Exports head for end-of-year bounce

PUBLISHED : Thursday, 31 October, 2013, 2:57am
UPDATED : Thursday, 31 October, 2013, 2:57am

Exports may enjoy high single-digit growth this year because of better-than-expected deliveries of electronic goods and smartphone accessories ahead of Christmas, according to the Federation of Hong Kong Industries.

But the Trade Development Council is less optimistic and has maintained its export growth forecast of 4 per cent for the whole year, saying it would be a tall order to double the export growth rate from 3.2 per cent in the first nine months to 6 or 7 per cent for the full year.
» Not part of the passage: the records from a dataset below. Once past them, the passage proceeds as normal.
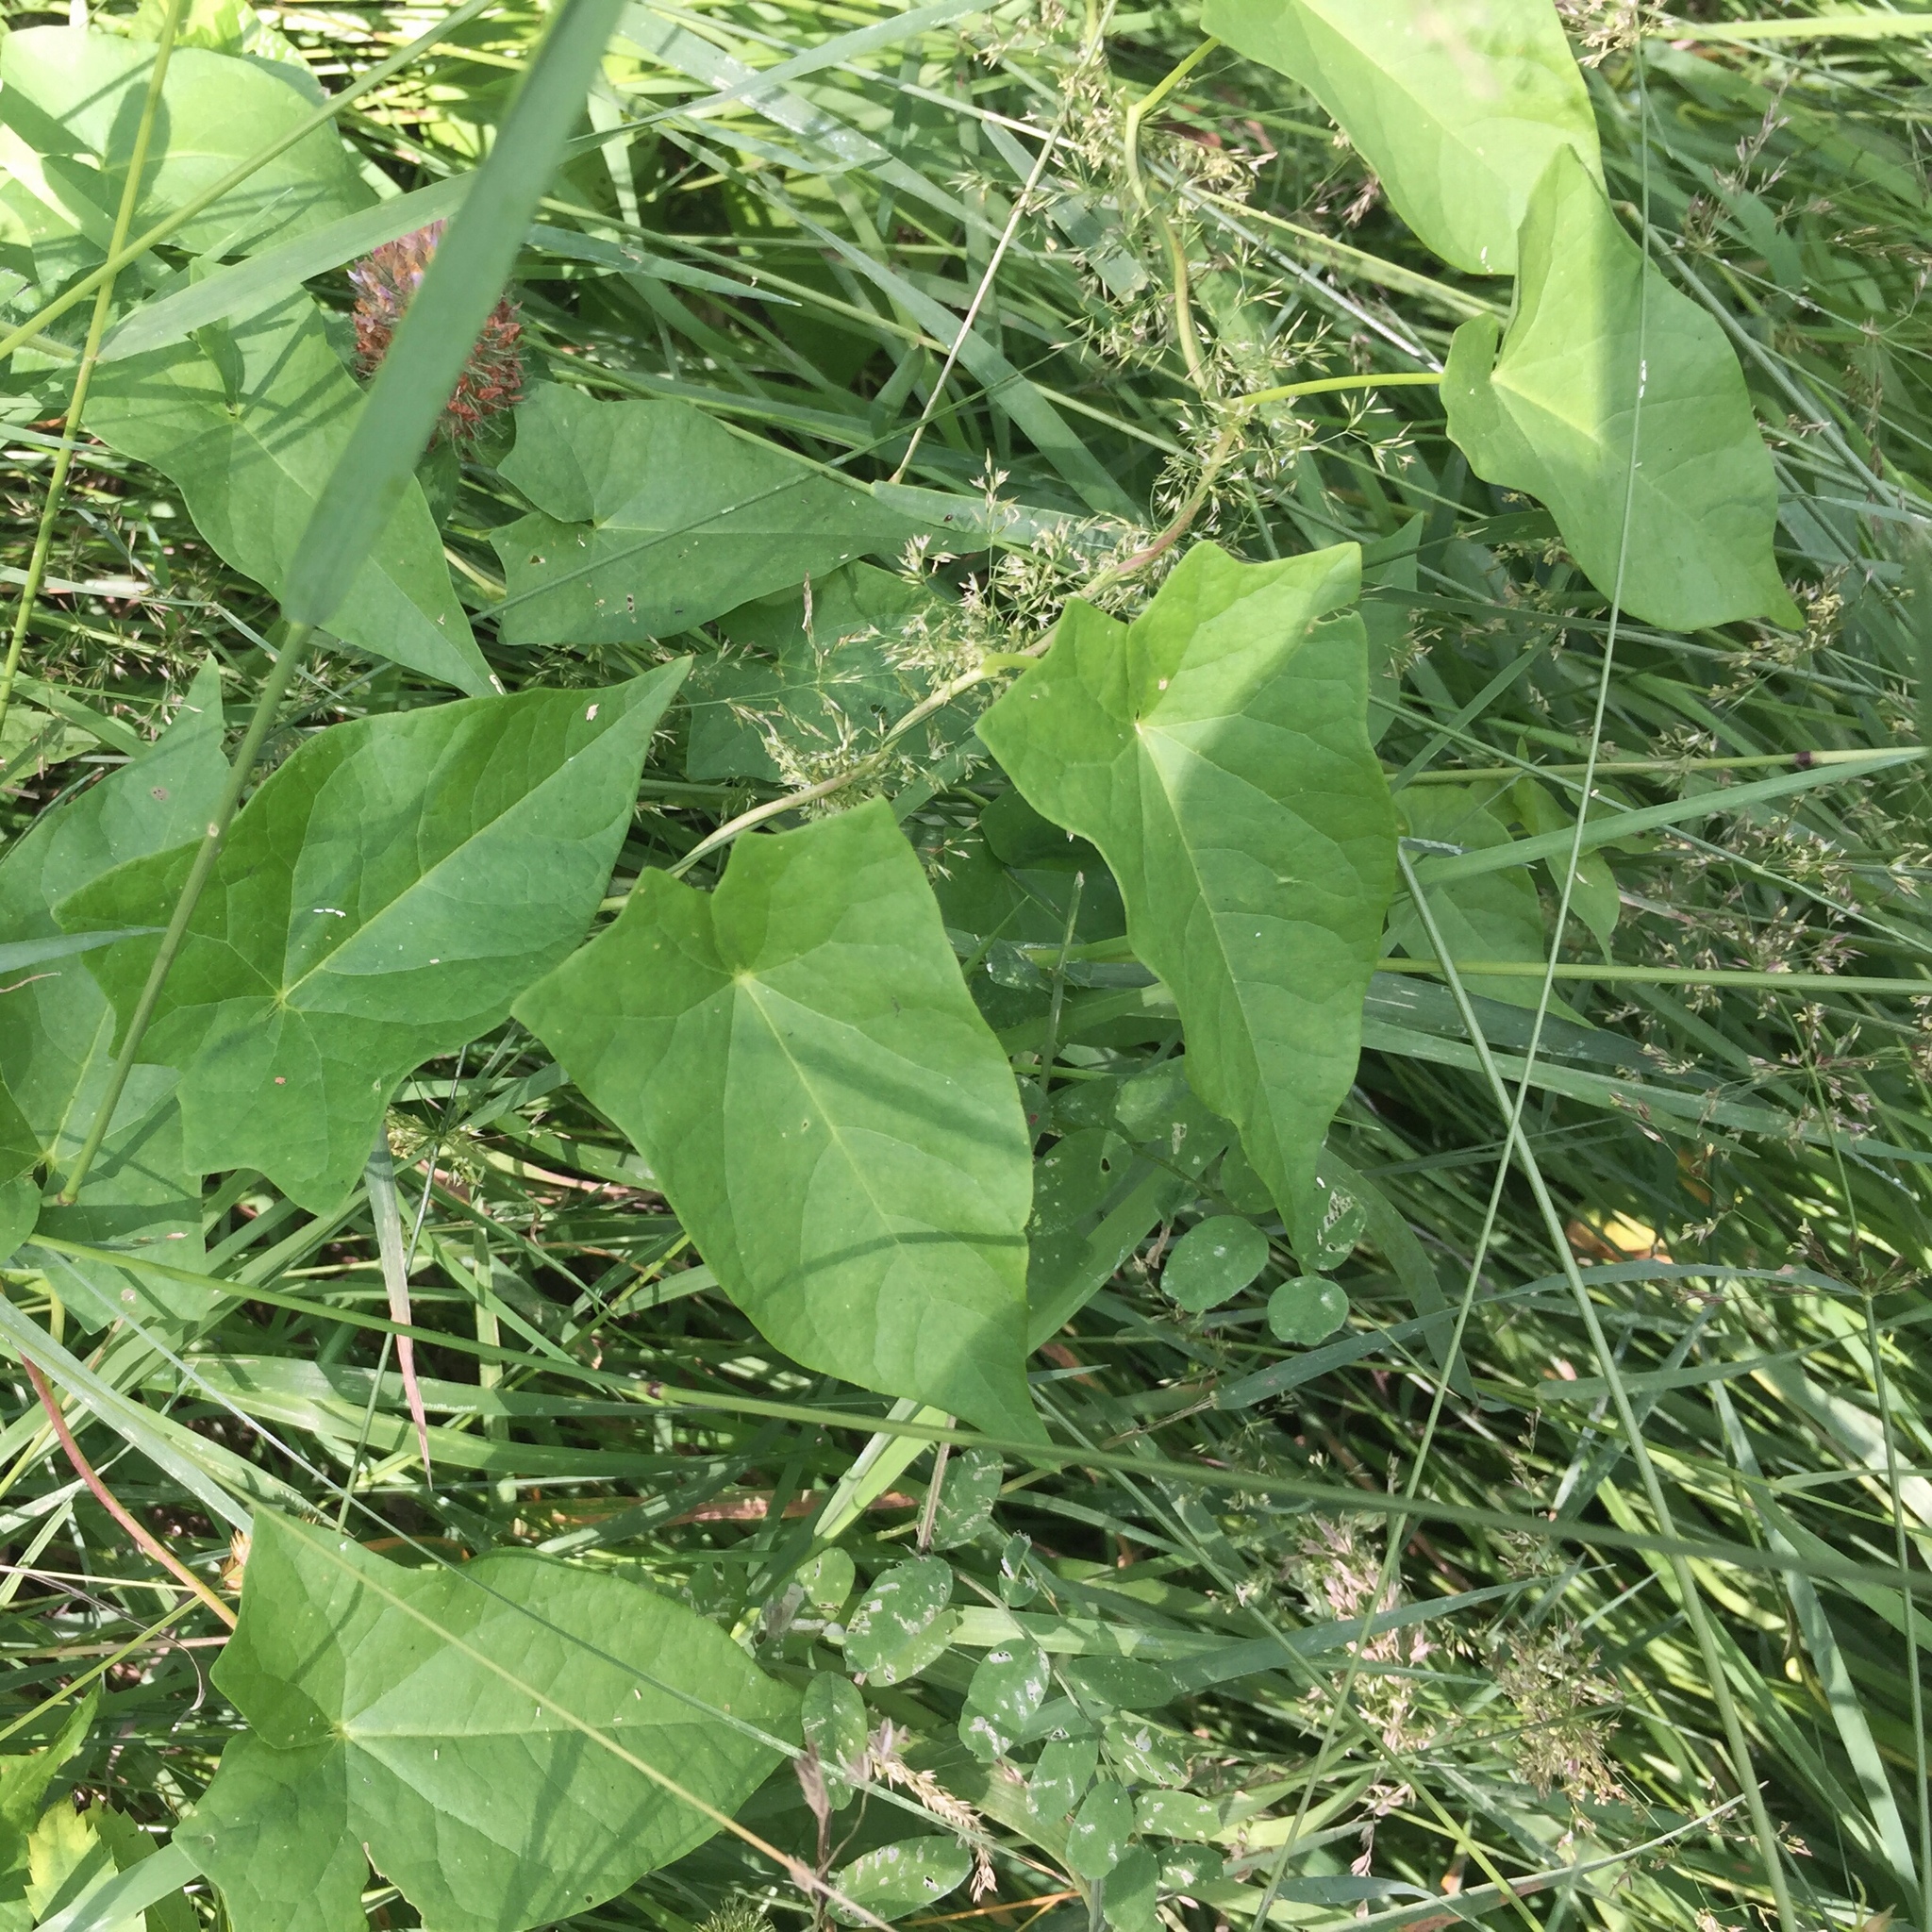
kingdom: Plantae
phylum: Tracheophyta
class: Magnoliopsida
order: Solanales
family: Convolvulaceae
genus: Calystegia
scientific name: Calystegia sepium
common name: Hedge bindweed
Nicholas Kwan, the TDC's research director, said that while traders' sentiment had become optimistic over the past month, the growth was confined to a few sectors. "I don't see room for Hong Kong exports to rise by double digits in the final quarter," he said. "We do expect, however, that there will be better prospects next year."

Stanley Lau Chin-ho, the chairman of the FHKI, agreed that the growth was focused on several sectors.

"Electronics is strong overall, especially accessories for smartphones and smart watches," Lau said.

Toys were flat in general but some special toys and gadgets had become hits.

Garments and apparel were weak, with US retailer chain Wal-Mart and sportswear giant Nike slashing orders amid rising inventory, according to Hong Kong suppliers.

With US companies trying to double exports in the five years to 2014, Lau - owner of one of the largest watchmakers in the Pearl River Delta - said he and other Hong Kong manufacturers had been approached by American investors to move part of their production lines to the US.

"They offered tax waivers and other incentives," he said. "But I don't think it would be any easier to find workers there than on the mainland, nor will they be any cheaper."

Boston Consulting Group, a global management consulting firm, said production costs in coastal China would only be 10 to 15 per cent lower than that of the southern US by 2015, taking into account mainland workers' productivity, which the firm estimated will only reach 40 per cent of Americans' by 2015.

The value of Hong Kong's exports to the US fell 0.2 per cent in the January-September period, compared to a jump of 17.6 per cent for US imports into the city.